Developing Power BI Visuals
After coding a program that connects to and consumes API data and pushes this data to a database, you’re almost ready to reap your data. But first, you’ll push the data in the database to Power BI for visualization, the endgame.
Plenty of data is useless if you cannot visualize data and make deep connections. Luckily, Power BI visuals are like how graphs can make complicated mathematics equations seem simple and predictable.
1. Open Power BI from your Desktop or Start menu.
2. Click the data source icon above the Get data dropdown on Power BI’s main window. A pop-up window appears where you can select the data source to use (step three).
3. Search for mysql, select MySQL database, and click on Connect to initiate connecting to your MySQL database.
4. Now, connect to your MySQL database with the following:
- Input localhost:3306 since you’re connecting to your local MySQL server on port 3306.
- Provide the name of your database, in this case, ata_db.
- Click OK to connect to your MySQL database.
5. Now, click on Transform Data (bottom-right) to see the data overview in Power BI’s Query editor (step five).
6. After previewing the data source, click on Close & Apply to go back to the main application and confirm if any changes were applied.
The query editor shows tables from your data source on the far left. At the same time, you can check the data’s format before proceeding to the main application.
7. Click on the Table tools ribbon tab, select any table on the Fields’ Pane and click on Manage relationships to open the relationship wizard.
Before creating visuals, you must ensure your tables are related, so specify any relationship between your tables explicitly. Why? Power BI does not detect complex table correlation automatically yet.
8. Tick on the boxes of existing relationships to edit, and click on Edit. A pop-up window appears, where you can edit the selected relationships (step nine).
But if you prefer to add a new relationship, click on New instead.
9. Edit relationships with the following:
- Click the tables dropdown field, and select a table.
- Click on headers to select columns to be used.
- Tick on the Make this relationship active box to ensure the relationships are valid.
- Click OK to establish the relationship and close the Edit relationship window.
10. Now, click on the Table visual type under the Visualizations pane (right-most) to create your first visual, and an empty table visual appears (step 11).
11. Select the table visual and the data fields (on the Fields pane) to add to your table visual, as shown below.
12. Finally, click on the Slicer visual type to add another visual. As the name suggests, the slicer visual slices data by filtering other visuals.
After adding the slicer, select data from the Fields pane to add to the slicer visual.
Changing Visualizations
The default looks of the visuals are pretty decent. But wouldn’t it be great if you could change the visuals look to something not so bland? Let Power BI do the trick.
Click on the Format your visual icon under visualization to access the visualization editor, as shown below.

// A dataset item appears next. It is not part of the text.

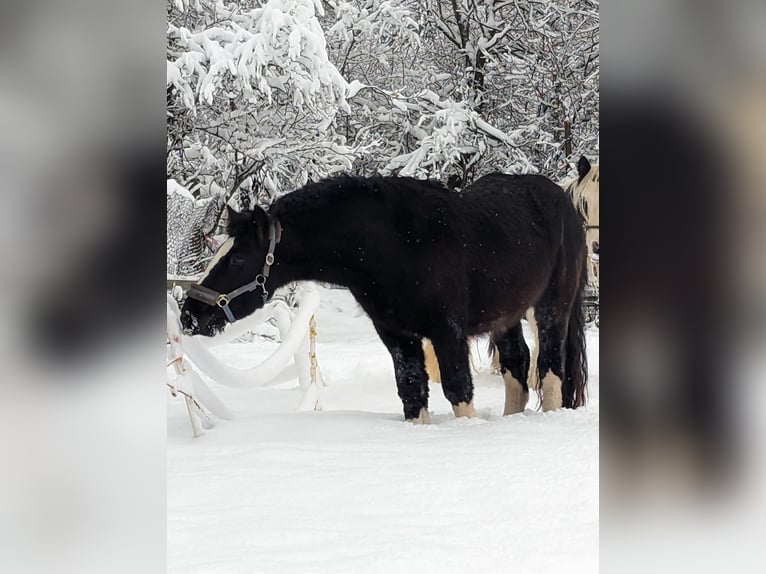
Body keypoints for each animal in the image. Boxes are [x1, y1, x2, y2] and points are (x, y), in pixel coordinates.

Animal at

Spend some time playing with the visualization settings to get your desired look for your visuals. Your visuals will correlate as long as you establish a relationship between the tables you involve in your visuals.
After changing the visualization settings, you can pull reports like the ones below.
Now, you can visualize and analyze your data without complexity or hurting your eyes.
In the following visualization, looking at the trends graph, you’ll see that something went wrong in April 2020. That time was when Covid-19 lockdowns initially hit South Africa.
This output only proves Power BI’s prowess in providing spot-on data visualizations.
Conclusion
This tutorial aims to show you how to establish a live dynamic data pipeline by fetching your data from API endpoints. Additionally, processing and pushing data to your database and Power BI using Python. With this newfound knowledge, you can now consume API data and create your own data visualizations.
More and more businesses are creating Restful API web apps. And at this point, you’re now confident with consuming APIs using Python and making data visuals with Power BI, which can help influence business decisions.